According to Insider Monkey’s hedge fund database, D. E. Shaw’s D E Shaw has the number one position in Genpact Limited (NYSE:G), worth close to $84.3 million, amounting to 0.1% of its total 13F portfolio. The second most bullish fund manager is Arrowstreet Capital, managed by Peter Rathjens, Bruce Clarke and John Campbell, which holds a $52.5 million position; 0.1% of its 13F portfolio is allocated to the stock. Some other hedge funds and institutional investors that hold long positions consist of Alok Agrawal’s Bloom Tree Partners, John Overdeck and David Siegel’s Two Sigma Advisors and Richard S. Pzena’s Pzena Investment Management. In terms of the portfolio weights assigned to each position Dalton Investments allocated the biggest weight to Genpact Limited (NYSE:G), around 9.59% of its 13F portfolio. Bloom Tree Partners is also relatively very bullish on the stock, designating 5.27 percent of its 13F equity portfolio to G.

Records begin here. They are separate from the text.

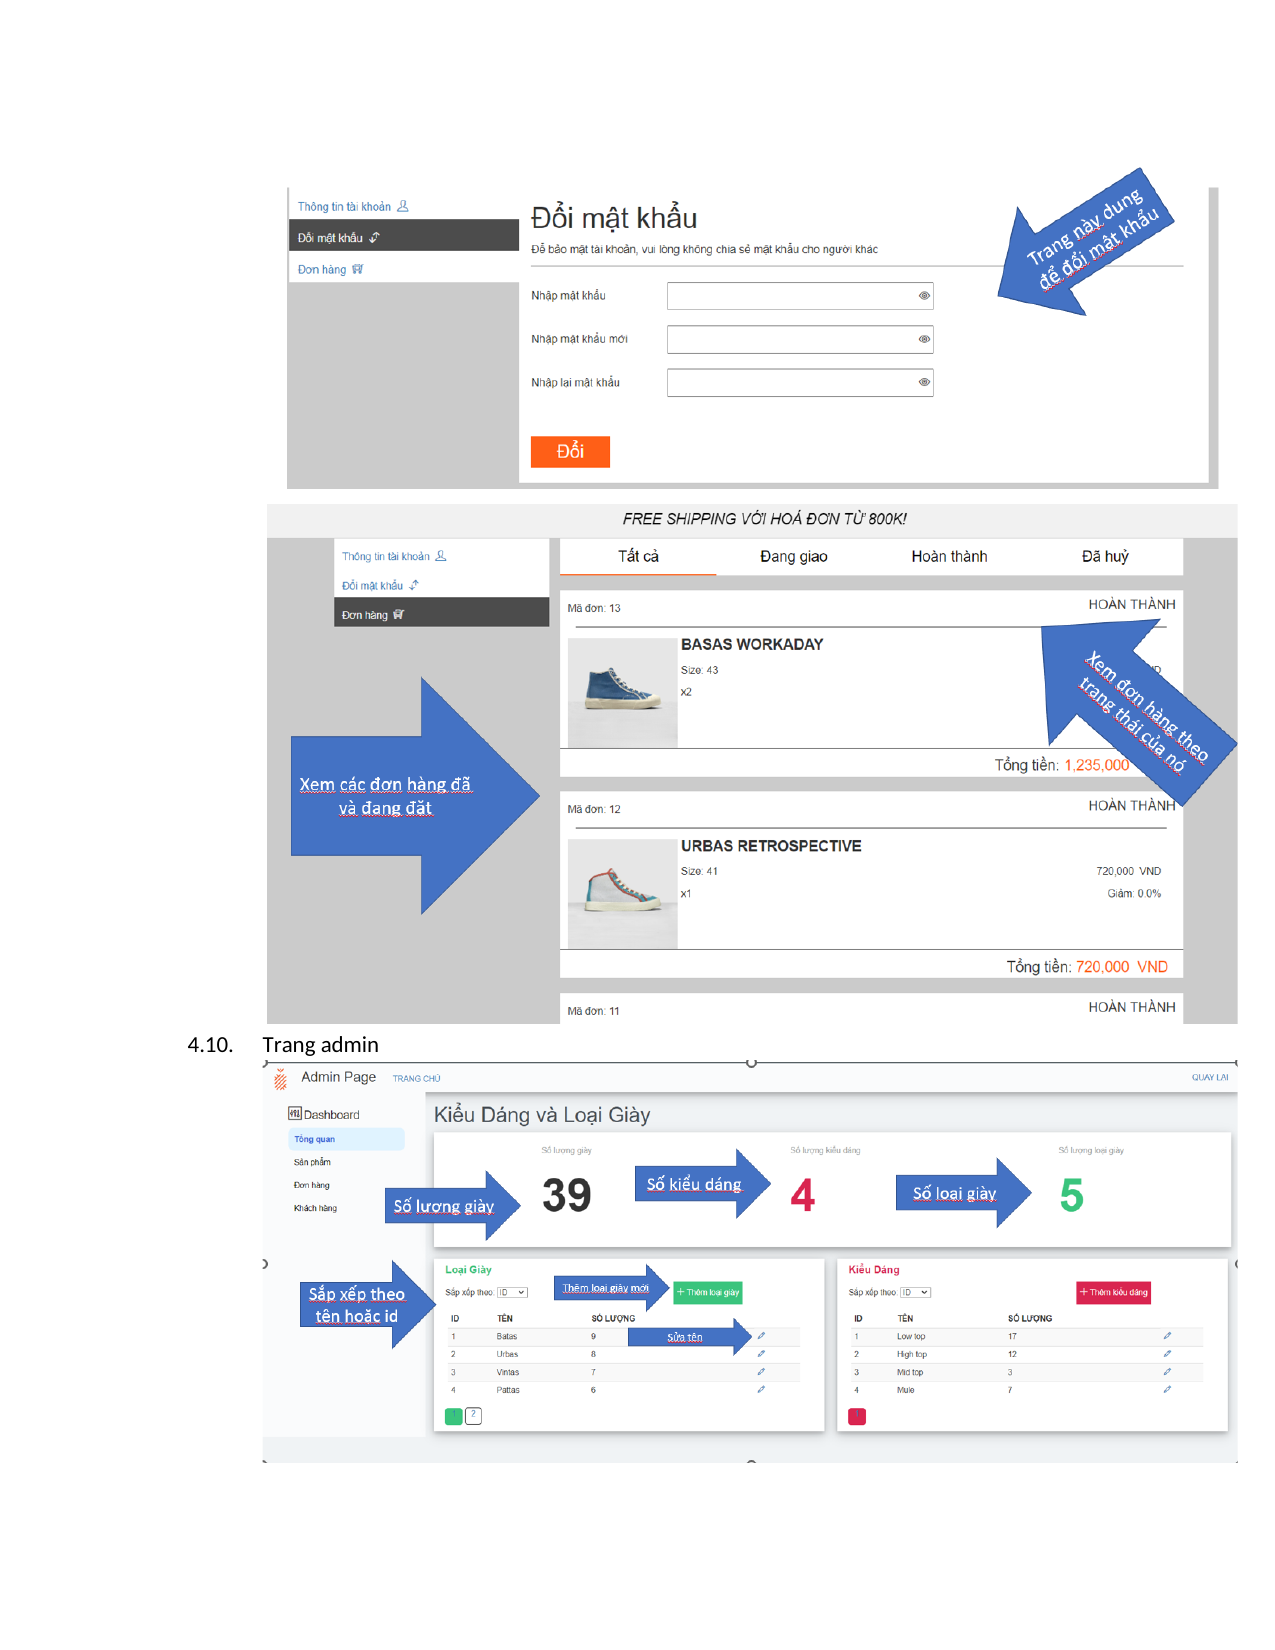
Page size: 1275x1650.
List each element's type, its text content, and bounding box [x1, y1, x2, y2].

picture [262, 504, 1238, 1028]
list Trang admin [187, 1030, 1125, 1058]
picture [262, 1060, 1238, 1463]
picture [262, 150, 1238, 502]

Judging by the fact that Genpact Limited (NYSE:G) has faced declining sentiment from the entirety of the hedge funds we track, logic holds that there lies a certain “tier” of funds who sold off their positions entirely last quarter. It’s worth mentioning that Greg Poole’s Echo Street Capital Management dumped the largest investment of the “upper crust” of funds followed by Insider Monkey, comprising close to $12.5 million in stock, and Charles Clough’s Clough Capital Partners was right behind this move, as the fund dropped about $9 million worth. These bearish behaviors are important to note, as total hedge fund interest was cut by 3 funds last quarter.

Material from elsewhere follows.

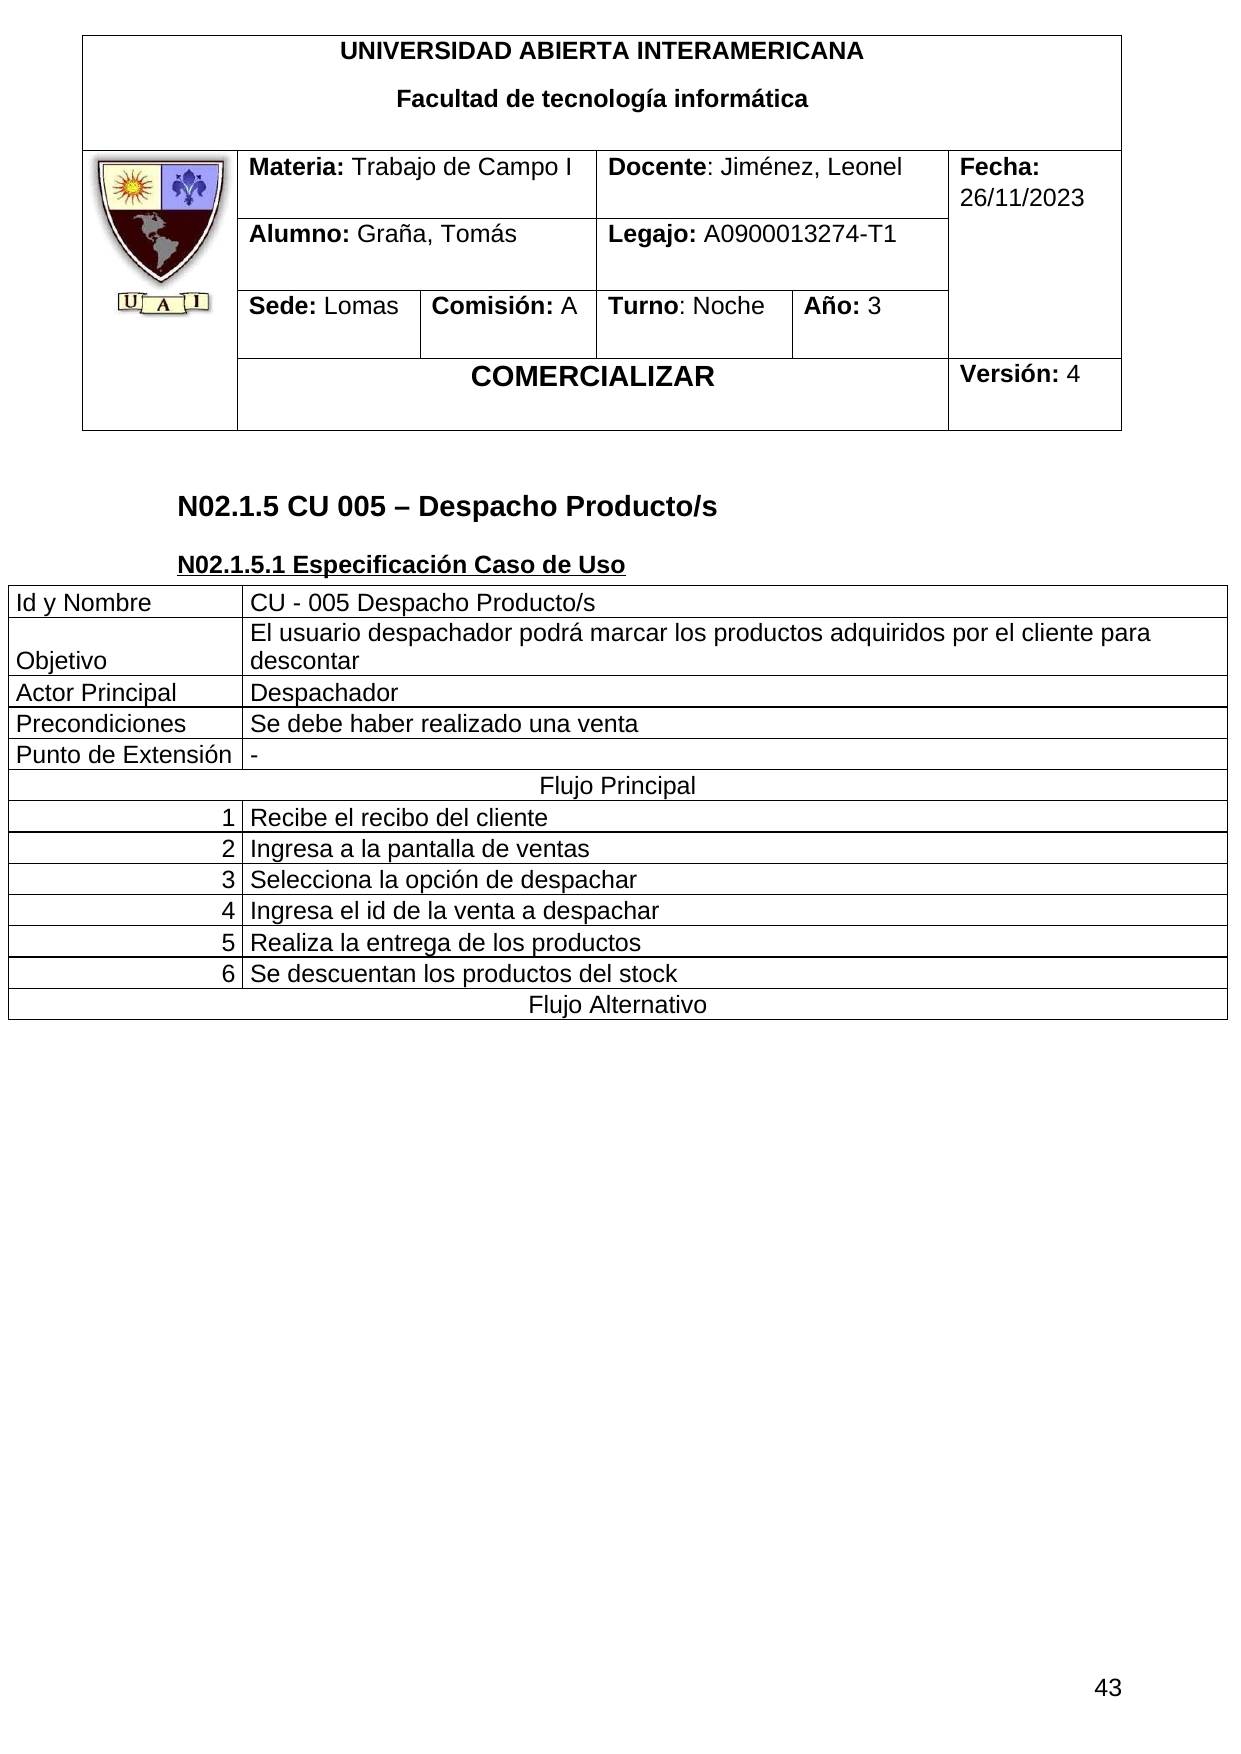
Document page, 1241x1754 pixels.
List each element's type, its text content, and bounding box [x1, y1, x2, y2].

Let’s also examine hedge fund activity in other stocks similar to Genpact Limited (NYSE:G). These stocks are National Retail Properties, Inc. (NYSE:NNN), Bruker Corporation (NASDAQ:BRKR), Lumentum Holdings Inc (NASDAQ:LITE), and Dolby Laboratories, Inc. (NYSE:DLB). This group of stocks’ market valuations are closest to G’s market valuation.
Ticker | No of HFs with positions | Total Value of HF Positions (x1000) | Change in HF Position |
---|---|---|---|
NNN | 19 | 62007 | -4 |
BRKR | 21 | 109920 | -4 |
LITE | 34 | 487864 | -3 |
DLB | 29 | 374056 | -2 |
Average | 25.75 | 258462 | -3.25 |
View table here if you experience formatting issues.

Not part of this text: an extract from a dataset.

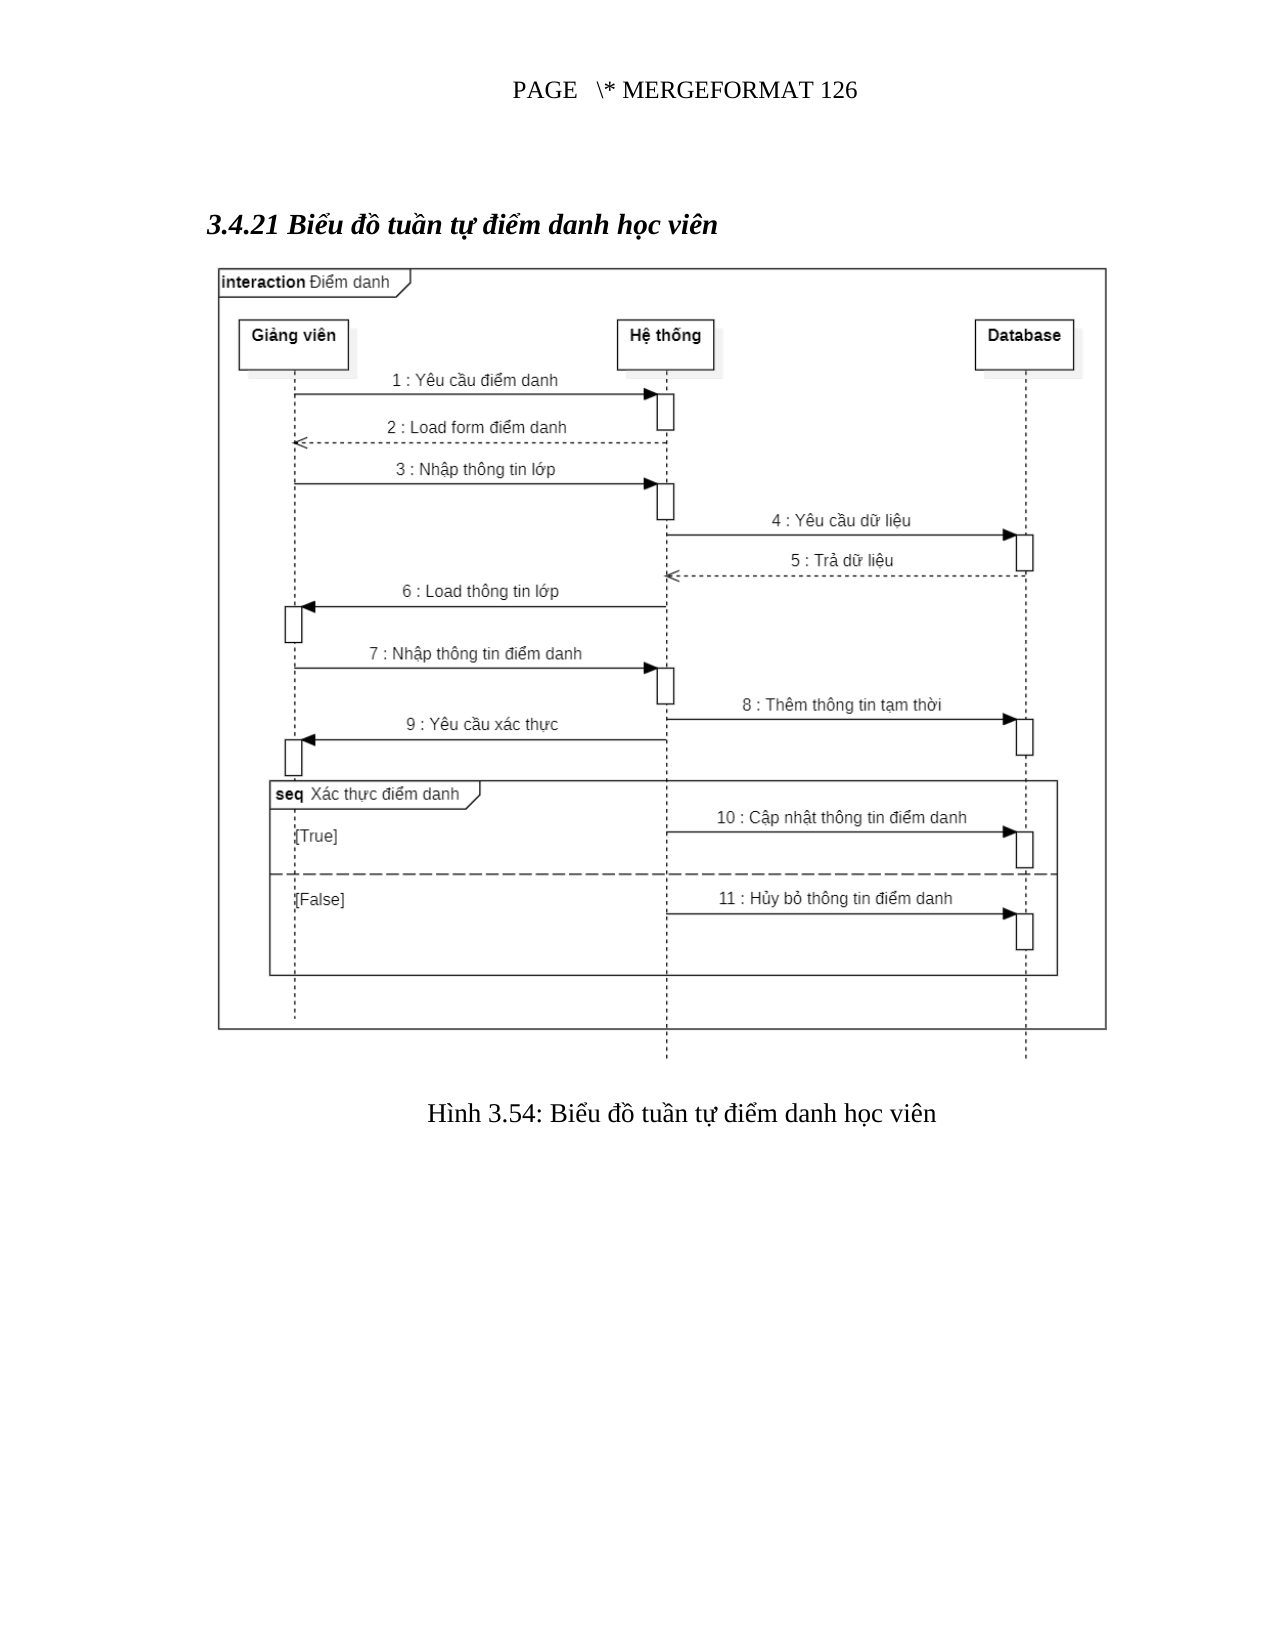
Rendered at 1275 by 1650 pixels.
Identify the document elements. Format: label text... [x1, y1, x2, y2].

picture [206, 257, 1157, 1077]
text Hình 3.: Biểu đồ tuần tự điểm danh học viên [207, 1097, 1157, 1128]
text 3.4.21 Biểu đồ tuần tự điểm danh học viên [207, 207, 1157, 240]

As you can see these stocks had an average of 25.75 hedge funds with bullish positions and the average amount invested in these stocks was $258 million. That figure was $335 million in G’s case. Lumentum Holdings Inc (NASDAQ:LITE) is the most popular stock in this table. On the other hand National Retail Properties, Inc. (NYSE:NNN) is the least popular one with only 19 bullish hedge fund positions. Genpact Limited (NYSE:G) is not the most popular stock in this group but hedge fund interest is still above average. Our calculations showed that top 10 most popular stocks among hedge funds returned 41.4% in 2019 and outperformed the S&P 500 ETF (SPY) by 10.1 percentage points. These stocks gained 8.3% in 2020 through the end of May but still beat the market by 13.2 percentage points. Hedge funds were also right about betting on G as the stock returned 23.1% in Q2 (through the end of May) and outperformed the market. Hedge funds were rewarded for their relative bullishness.